- _What is expected_
All lines between the one holding "center cells display" and the end of the material below, both ends included, should be restated exactly.

- _Dataset excerpt_
##########

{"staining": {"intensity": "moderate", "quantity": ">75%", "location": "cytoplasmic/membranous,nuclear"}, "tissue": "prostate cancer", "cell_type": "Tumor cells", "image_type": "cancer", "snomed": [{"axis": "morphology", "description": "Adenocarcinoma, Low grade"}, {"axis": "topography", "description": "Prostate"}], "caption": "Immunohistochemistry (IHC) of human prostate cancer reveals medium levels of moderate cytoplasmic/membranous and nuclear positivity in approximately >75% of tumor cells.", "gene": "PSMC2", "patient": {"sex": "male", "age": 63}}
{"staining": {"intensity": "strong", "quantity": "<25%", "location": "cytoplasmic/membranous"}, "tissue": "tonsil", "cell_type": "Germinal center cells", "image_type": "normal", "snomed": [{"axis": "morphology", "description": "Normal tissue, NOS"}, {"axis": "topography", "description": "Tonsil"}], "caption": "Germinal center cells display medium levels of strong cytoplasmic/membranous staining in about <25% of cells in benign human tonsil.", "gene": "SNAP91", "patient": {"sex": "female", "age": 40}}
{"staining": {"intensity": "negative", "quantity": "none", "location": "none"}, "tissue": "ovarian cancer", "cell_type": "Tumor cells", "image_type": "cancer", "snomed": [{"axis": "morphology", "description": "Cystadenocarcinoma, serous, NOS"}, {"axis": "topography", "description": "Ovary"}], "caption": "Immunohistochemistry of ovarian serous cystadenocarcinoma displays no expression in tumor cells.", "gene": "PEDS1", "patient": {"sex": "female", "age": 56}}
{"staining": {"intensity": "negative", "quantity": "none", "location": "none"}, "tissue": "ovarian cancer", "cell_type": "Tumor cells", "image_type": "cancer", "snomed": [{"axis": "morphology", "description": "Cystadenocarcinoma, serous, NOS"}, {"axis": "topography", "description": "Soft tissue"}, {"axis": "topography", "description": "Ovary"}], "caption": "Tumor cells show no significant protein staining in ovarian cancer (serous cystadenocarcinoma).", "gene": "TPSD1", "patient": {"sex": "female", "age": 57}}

##########

- _Result for this exercise_
{"staining": {"intensity": "strong", "quantity": "<25%", "location": "cytoplasmic/membranous"}, "tissue": "tonsil", "cell_type": "Germinal center cells", "image_type": "normal", "snomed": [{"axis": "morphology", "description": "Normal tissue, NOS"}, {"axis": "topography", "description": "Tonsil"}], "caption": "Germinal center cells display medium levels of strong cytoplasmic/membranous staining in about <25% of cells in benign human tonsil.", "gene": "SNAP91", "patient": {"sex": "female", "age": 40}}
{"staining": {"intensity": "negative", "quantity": "none", "location": "none"}, "tissue": "ovarian cancer", "cell_type": "Tumor cells", "image_type": "cancer", "snomed": [{"axis": "morphology", "description": "Cystadenocarcinoma, serous, NOS"}, {"axis": "topography", "description": "Ovary"}], "caption": "Immunohistochemistry of ovarian serous cystadenocarcinoma displays no expression in tumor cells.", "gene": "PEDS1", "patient": {"sex": "female", "age": 56}}
{"staining": {"intensity": "negative", "quantity": "none", "location": "none"}, "tissue": "ovarian cancer", "cell_type": "Tumor cells", "image_type": "cancer", "snomed": [{"axis": "morphology", "description": "Cystadenocarcinoma, serous, NOS"}, {"axis": "topography", "description": "Soft tissue"}, {"axis": "topography", "description": "Ovary"}], "caption": "Tumor cells show no significant protein staining in ovarian cancer (serous cystadenocarcinoma).", "gene": "TPSD1", "patient": {"sex": "female", "age": 57}}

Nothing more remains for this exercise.